» Exercise brief:
Without reproducing any picture, copy the records word for word.
---------- Listed entries
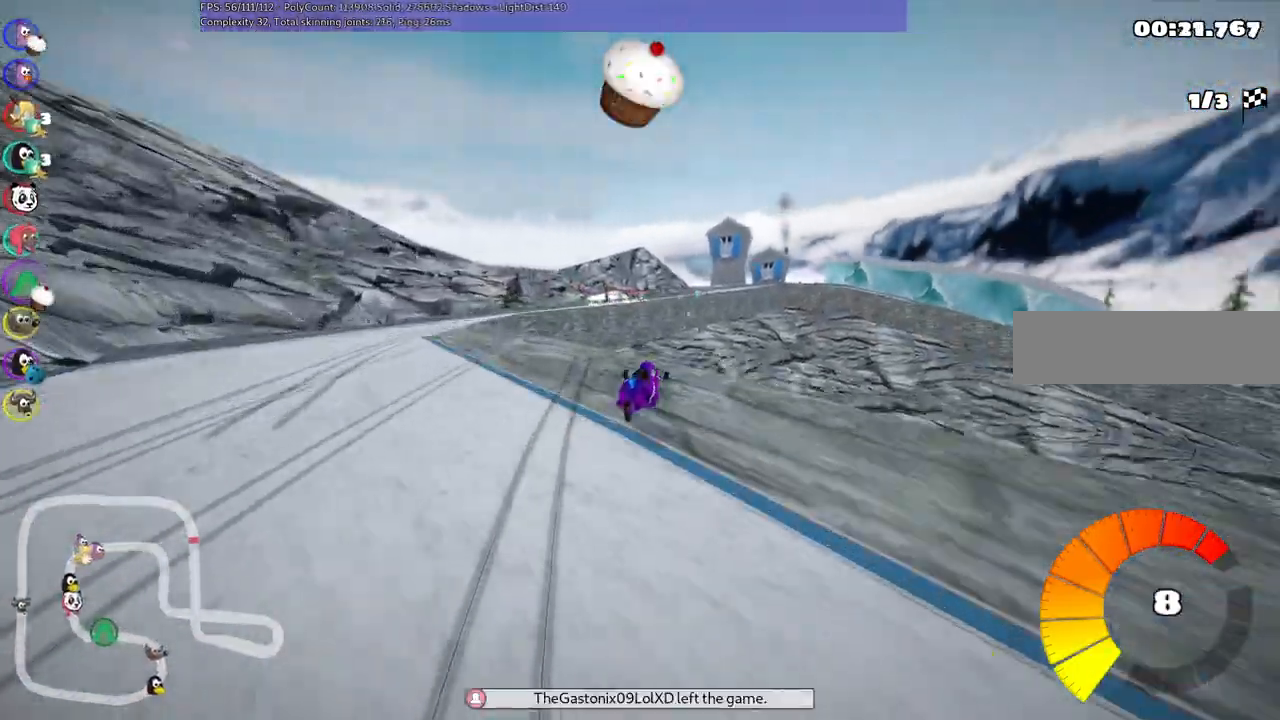
{"keys": ["m", "right", "up"]}
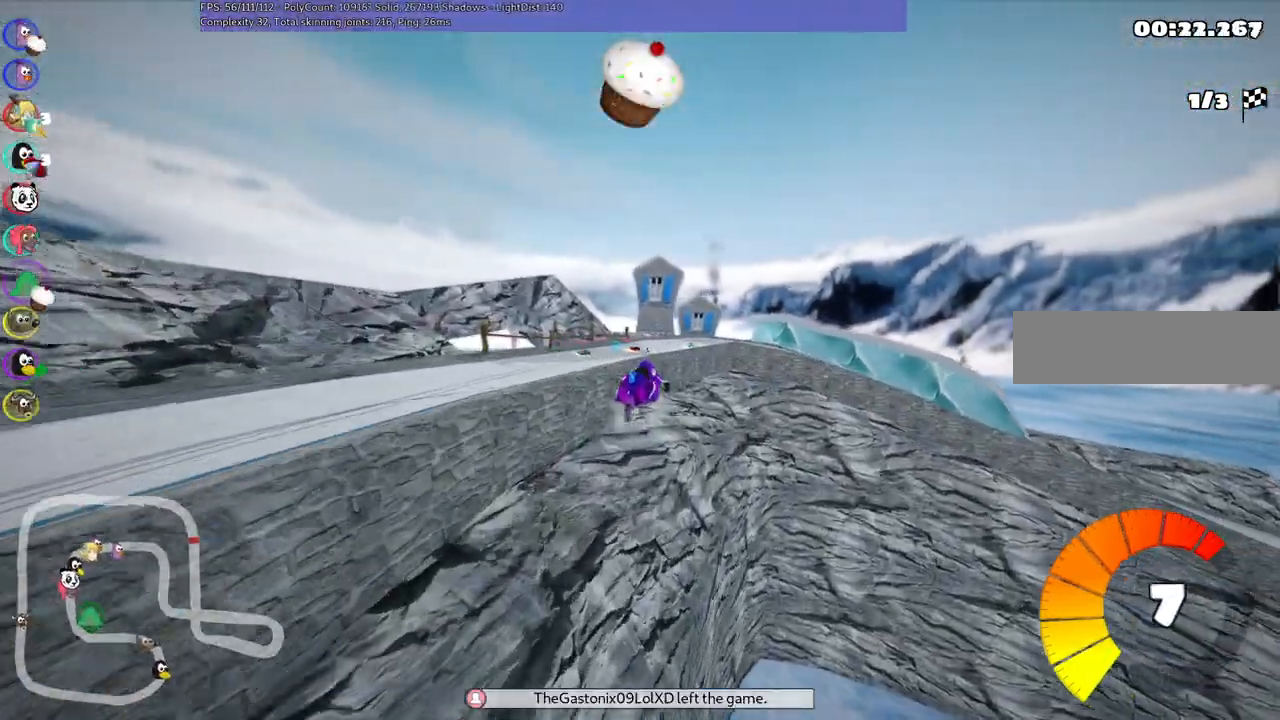
{"keys": ["up"], "events": [[283, "m", "up"], [333, "right", "up"]]}
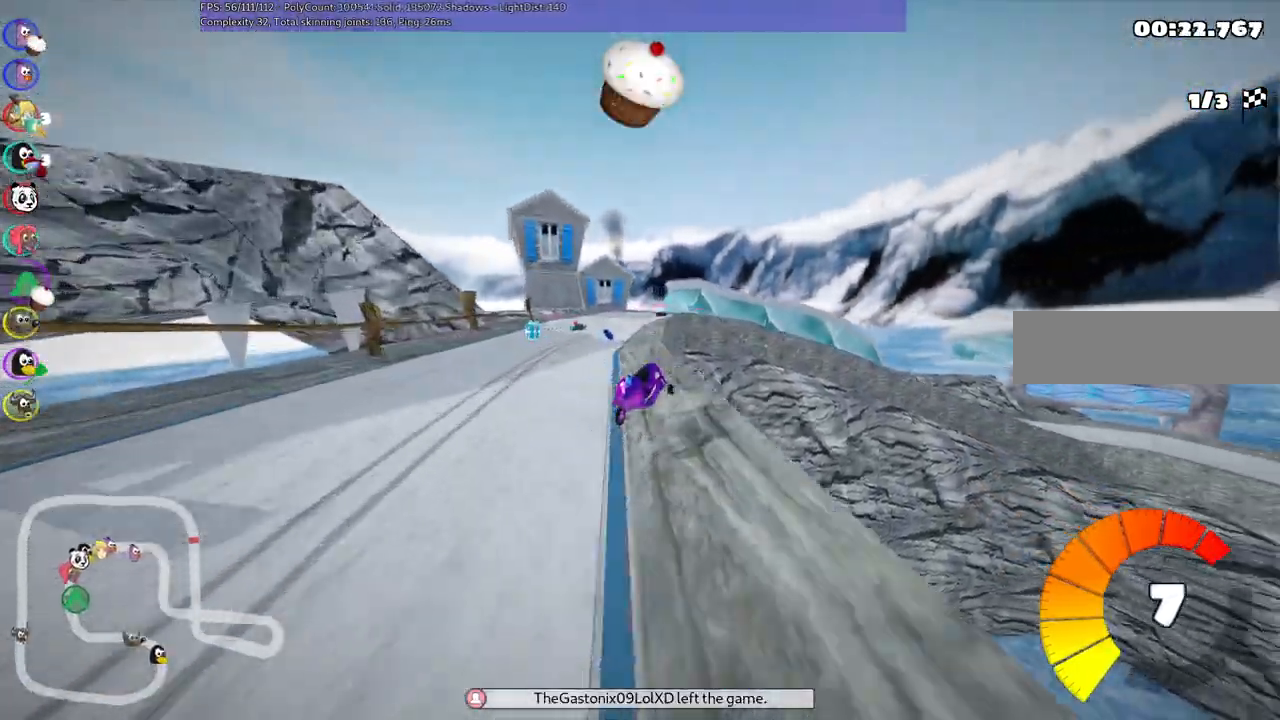
{"keys": ["left", "up"]}
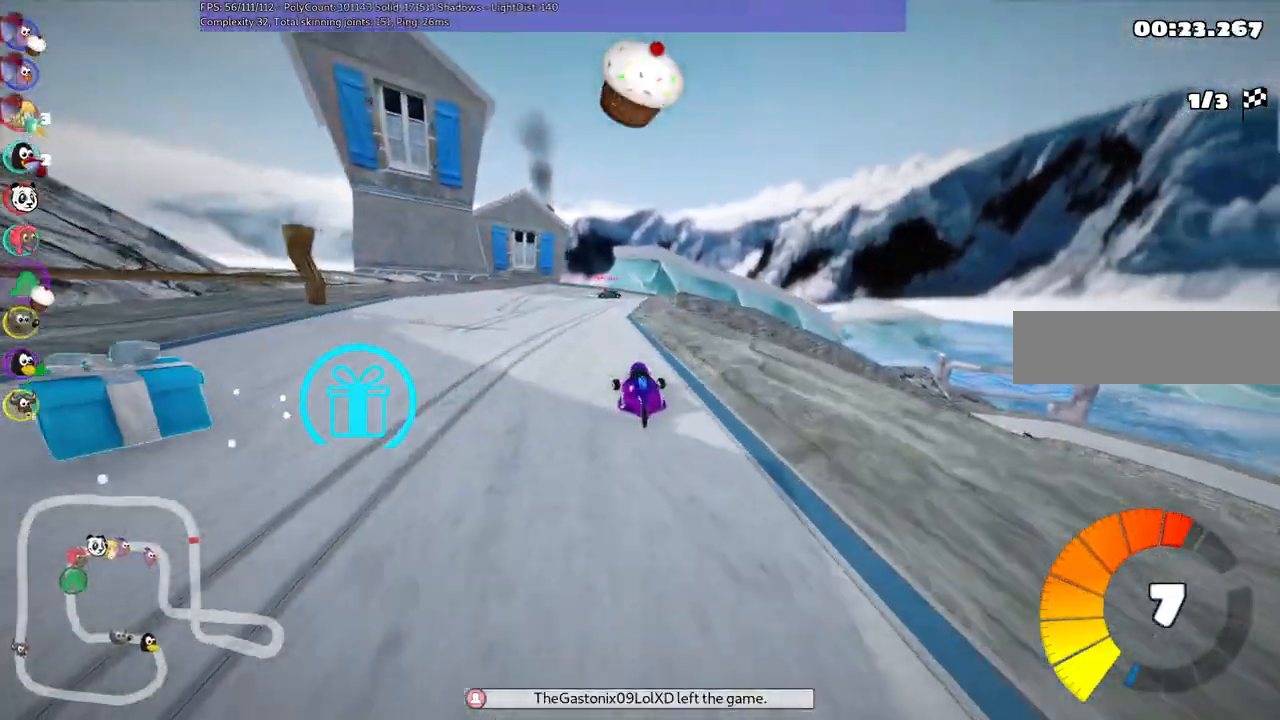
{"keys": ["m", "right", "up"], "events": [[33, "left", "up"], [83, "m", "down"], [83, "right", "down"], [267, "n", "down"], [417, "n", "up"]]}
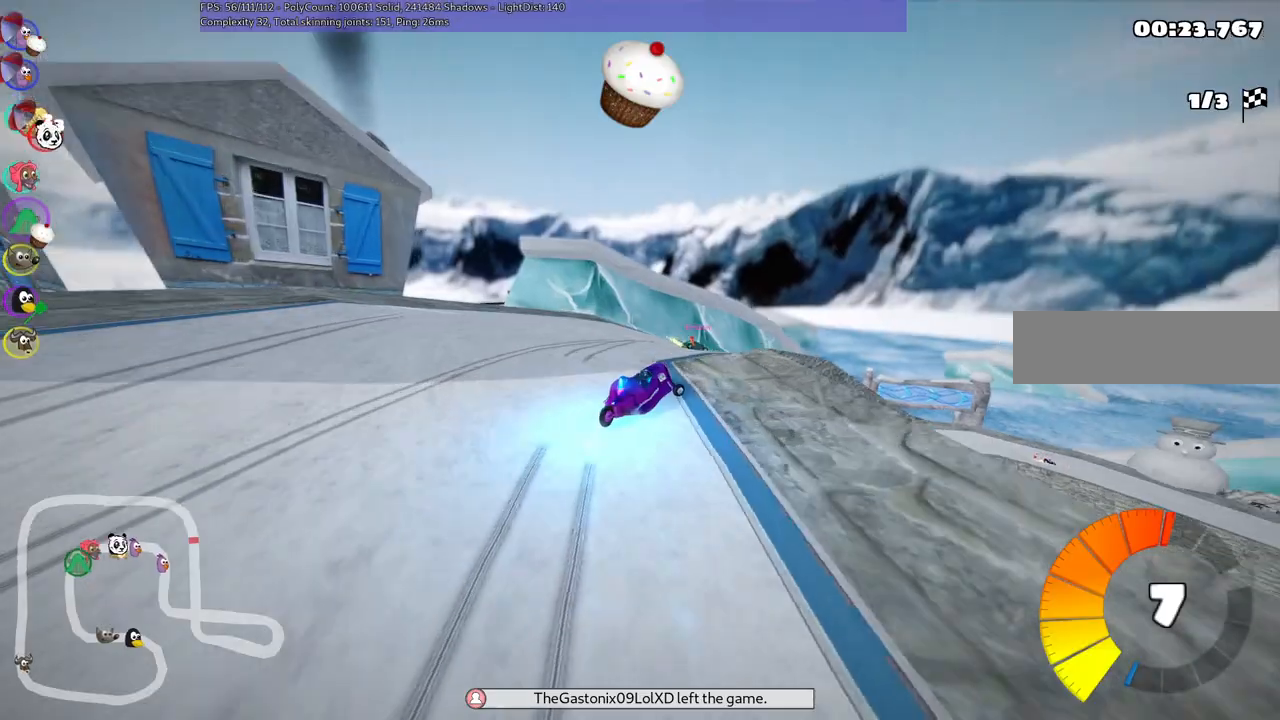
{"keys": ["m", "right", "up"]}
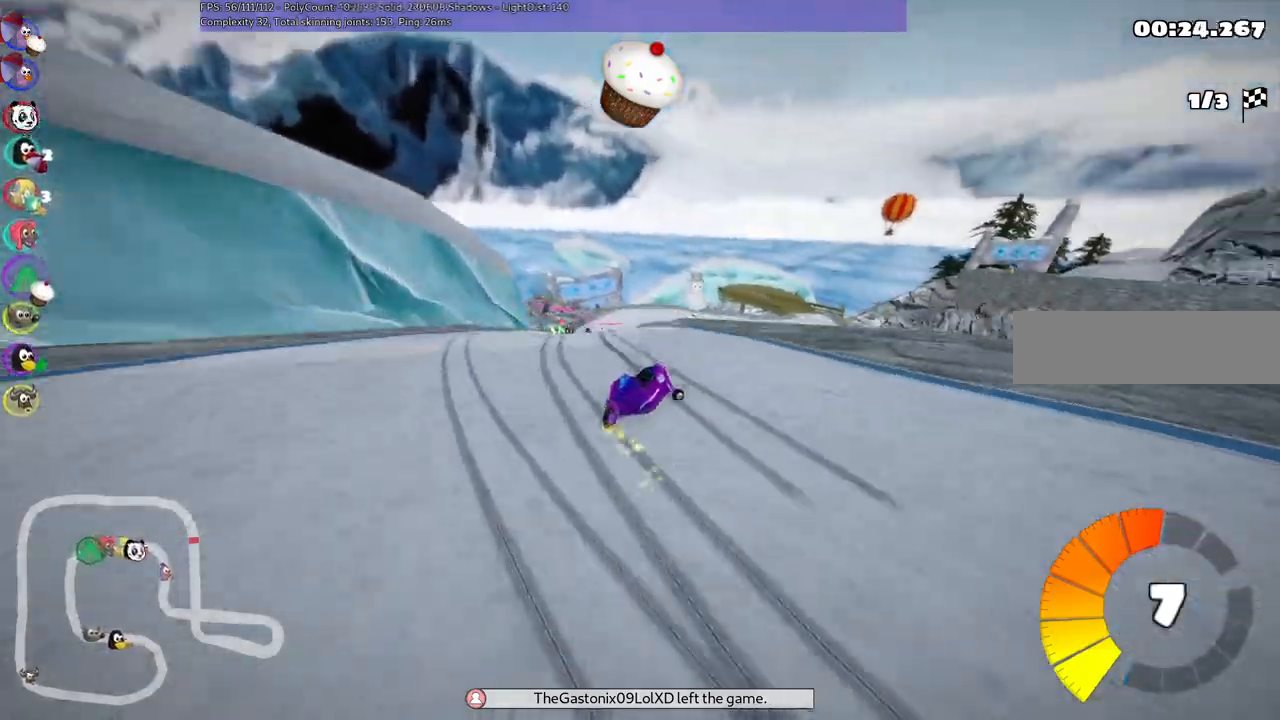
{"keys": ["space", "up"], "events": [[100, "left", "down"], [167, "right", "up"], [433, "left", "up"], [433, "m", "up"], [483, "space", "down"]]}
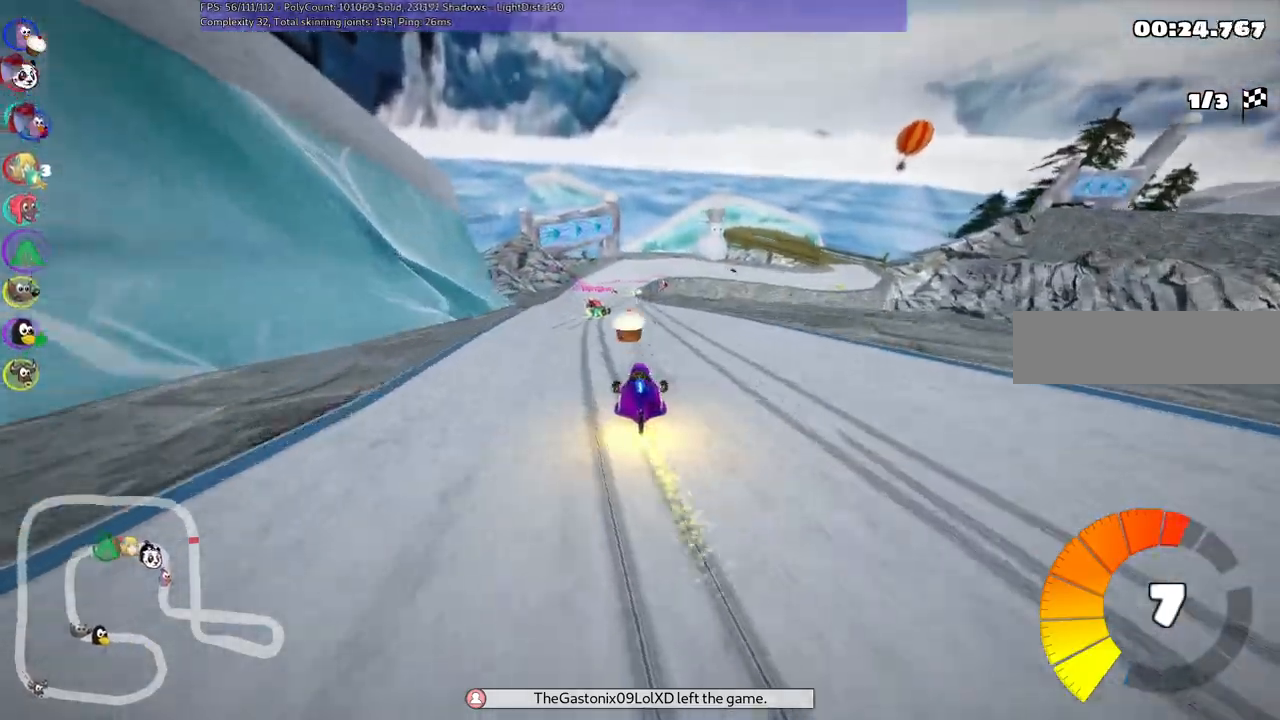
{"keys": ["m", "right", "up"], "events": [[83, "space", "up"], [400, "right", "down"], [450, "m", "down"]]}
--------------------
» Exercise result:
{"keys": ["m", "right", "up"]}
{"keys": ["up"], "events": [[283, "m", "up"], [333, "right", "up"]]}
{"keys": ["left", "up"]}
{"keys": ["m", "right", "up"], "events": [[33, "left", "up"], [83, "m", "down"], [83, "right", "down"], [267, "n", "down"], [417, "n", "up"]]}
{"keys": ["m", "right", "up"]}
{"keys": ["space", "up"], "events": [[100, "left", "down"], [167, "right", "up"], [433, "left", "up"], [433, "m", "up"], [483, "space", "down"]]}
{"keys": ["m", "right", "up"], "events": [[83, "space", "up"], [400, "right", "down"], [450, "m", "down"]]}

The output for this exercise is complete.